Q、医療費に補てんされた保険金はすべて医療費控除の金額から控除しなければいけませんか?
A、いいえ
保険金収入に該当する分の医療費から控除すれば大丈夫です。たとえば、入院費用10万円に対して保険金が15万円入金されれば、控除するのは10万円です。引ききれない5万円は切り捨てられます。他の医療費から引く必要はありません。
3、医療費の範囲
医療費の範囲は広いです。医療費控除の考え方を理解して、負担した費用が対象になることに気づくことが大切になります。
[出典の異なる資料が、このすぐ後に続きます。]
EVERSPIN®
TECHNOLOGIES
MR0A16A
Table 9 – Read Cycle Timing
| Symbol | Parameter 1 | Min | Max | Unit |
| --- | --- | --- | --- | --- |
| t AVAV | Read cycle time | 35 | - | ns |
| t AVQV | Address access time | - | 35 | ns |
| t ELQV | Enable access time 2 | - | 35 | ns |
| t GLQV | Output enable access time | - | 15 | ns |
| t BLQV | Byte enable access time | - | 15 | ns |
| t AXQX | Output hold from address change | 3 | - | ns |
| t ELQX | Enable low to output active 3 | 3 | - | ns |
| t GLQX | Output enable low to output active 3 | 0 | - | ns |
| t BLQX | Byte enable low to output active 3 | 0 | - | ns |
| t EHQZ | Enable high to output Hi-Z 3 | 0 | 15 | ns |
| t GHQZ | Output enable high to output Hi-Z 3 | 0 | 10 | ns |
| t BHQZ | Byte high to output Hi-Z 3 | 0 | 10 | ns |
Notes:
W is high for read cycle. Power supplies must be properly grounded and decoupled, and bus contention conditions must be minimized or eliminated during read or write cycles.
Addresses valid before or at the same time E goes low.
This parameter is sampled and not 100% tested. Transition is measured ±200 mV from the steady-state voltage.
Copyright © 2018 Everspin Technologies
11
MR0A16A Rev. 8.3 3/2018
項目 | 具体例 | 対象になる費用 | 対象にならない費用 | 対象になる・ならない理由 |
---|---|---|---|---|
医師や歯科医師の診療・診察 | 診療・診察代 | 通常の治療費 | ・診断書作成費用 ・健康診断費用 ・予防接種 |
・治療なら対象になります。 ・健康増進・疾病予防・美容・日常生活のためなら対象になりません。 |
医師や歯科医師の診療・診察 | 歯列矯正 | 子どもの歯の成長促進する場合 | 成人が美容整形のために行う場合 | ・治療なら対象になります。 ・健康増進・疾病予防・美容・日常生活のためなら対象になりません。 |
ドラックストアでの購入 | 通常の商品 | 風邪薬・下痢止め薬・シップ薬 | 健康食品・サプリメント | ・治療なら対象になります。 ・健康増進・疾病予防・美容・日常生活のためなら対象になりません。 |
ドラックストアでの購入 | 漢方薬・朝鮮人参 | 医師の処方に基づく場合 | 任意で購入した場合 | ・治療なら対象になります。 ・健康増進・疾病予防・美容・日常生活のためなら対象になりません。 |
医療機器等の購入 | 医療機器 | ・人工透析器 ・インシュリンの注射器 ・松葉づえ |
・血圧計 ・車椅子 |
・治療なら対象になります。 ・健康増進・疾病予防・美容・日常生活のためなら対象になりません。 |
医療機器等の購入 | メガネ・コンタクトレンズ | 白内障のために使用する物 | 近視・乱視のために使用する物 | ・治療なら対象になります。 ・健康増進・疾病予防・美容・日常生活のためなら対象になりません。 |
入院費用 | 通常の費用 | 部屋代・病院食代 | 寝巻・下着やそのクリーニング代 | ・治療なら対象になります。 ・健康増進・疾病予防・美容・日常生活のためなら対象になりません。 |
入院費用 | 差額ベッド代 | 医師の指示に基づく場合 | 任意の場合 | ・治療なら対象になります。 ・健康増進・疾病予防・美容・日常生活のためなら対象になりません。 |
交通費等 | 病院までの交通費 | ・病院までのバス・電車の公共のものを利用した場合 ・タクシーしか交通手段がない場合 |
・任意のタクシー代・ガソリン代・駐車場代・高速代 | ・治療に必要な最小限の費用なら対象になります。 ・最小限度を超える部分は対象になりません。 |
交通費等 | 付き添いの交通費 | 明らかに付き添いが必要な場合 | 任意の付き添いの場合 | ・治療に必要な最小限の費用なら対象になります。 ・最小限度を超える部分は対象になりません。 |
介護関係 | 家政婦などに支払う費用 | 寝たきりの在宅療養の場合 | 家事手伝いの場合 | ・療養費用なら対象になります。 ・家事手伝いなどの療養以外は対象になりません。 |
介護関係 | 介護施設の自己負担金 | 介護老人保健施設 | ・有料老人ホーム ・認知症高齢者グループホーム |
・療養費用なら対象になります。 ・家事手伝いなどの療養以外は対象になりません。 |
4、医療費が10万円以下でも医療費控除が適用できるセルフメディケーション税制とは?
(1)概要
健康増進・疾病予防を促進するために設けられた制度です。
(2)所得控除の金額
所得控除の金額(限度額8万8千円)=スイッチOTC医薬品の金額-1万2円

(3)適用期間
平成29年1月1日~平成33年3月31日
(4)スイッチOTC医薬品とは?
薬局で次のマークがついている医薬品です。マークが付いていなくて分からない時には、薬剤師に聞きましょう。

通常はレシートにもスイッチOTC医薬品の★印が付いています。万が一、★印がついていない場合には薬局のスタッフに記入してもらいましょう。
(5)適用条件
次の書類を確定申告書に添付するか、提出するときに提示すること
- スイッチOTC医薬品の印が付いているレシート
- 健康診断・予防接種など健康増進、疾病予防を受けた証明する領収書や結果通知書
(6)医療費控除との関係
セルフメディケーション税制は医療費控除と同時に適用できません。どちら片方を選択制になります。